(Dataset records)
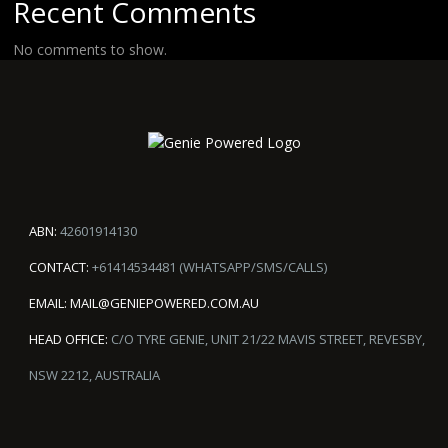
Recent Comments
No comments to show.
ABN:
42601914130
CONTACT:
+61414534481 (WHATSAPP/SMS/CALLS)
EMAIL:
MAIL@GENIEPOWERED.COM.AU
HEAD OFFICE:
C/O TYRE GENIE, UNIT 21/22 MAVIS STREET, REVESBY,
NSW 2212, AUSTRALIA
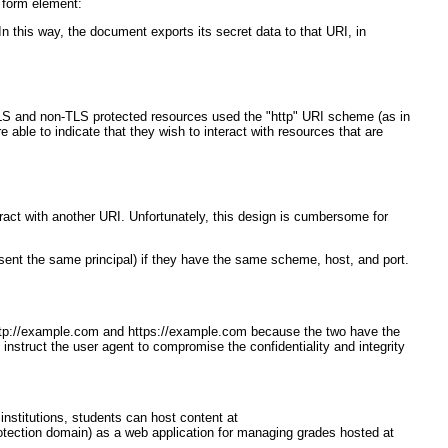
 form element:
 this way, the document exports its secret data to that URI, in
 TLS and non-TLS protected resources used the "http" URI scheme (as in
able to indicate that they wish to interact with resources that are
eract with another URI. Unfortunately, this design is cumbersome for
esent the same principal) if they have the same scheme, host, and port.
n http://example.com and https://example.com because the two have the
instruct the user agent to compromise the confidentiality and integrity
nstitutions, students can host content at
rotection domain) as a web application for managing grades hosted at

▶ **Problem**:
Convert all of the lines into a Markdown table with the columns "Number" and "Line text," numbering each row in order. Omit any blank lines, and leave the pictures out of the table.

▶ **Output of the task**:
| Number | Line text |
|---|---|
| 1 | Recent Comments |
| 2 | No comments to show. |
| 3 | ABN: |
| 4 | 42601914130 |
| 5 | CONTACT: |
| 6 | +61414534481 (WHATSAPP/SMS/CALLS) |
| 7 | EMAIL: |
| 8 | MAIL@GENIEPOWERED.COM.AU |
| 9 | HEAD OFFICE: |
| 10 | C/O TYRE GENIE, UNIT 21/22 MAVIS STREET, REVESBY, |
| 11 | NSW 2212, AUSTRALIA |
| 12 |  form element: |
| 13 |  this way, the document exports its secret data to that URI, in |
| 14 |  TLS and non-TLS protected resources used the "http" URI scheme (as in |
| 15 | able to indicate that they wish to interact with resources that are |
| 16 | eract with another URI. Unfortunately, this design is cumbersome for |
| 17 | esent the same principal) if they have the same scheme, host, and port. |
| 18 | n http://example.com and https://example.com because the two have the |
| 19 | instruct the user agent to compromise the confidentiality and integrity |
| 20 | nstitutions, students can host content at |
| 21 | rotection domain) as a web application for managing grades hosted at |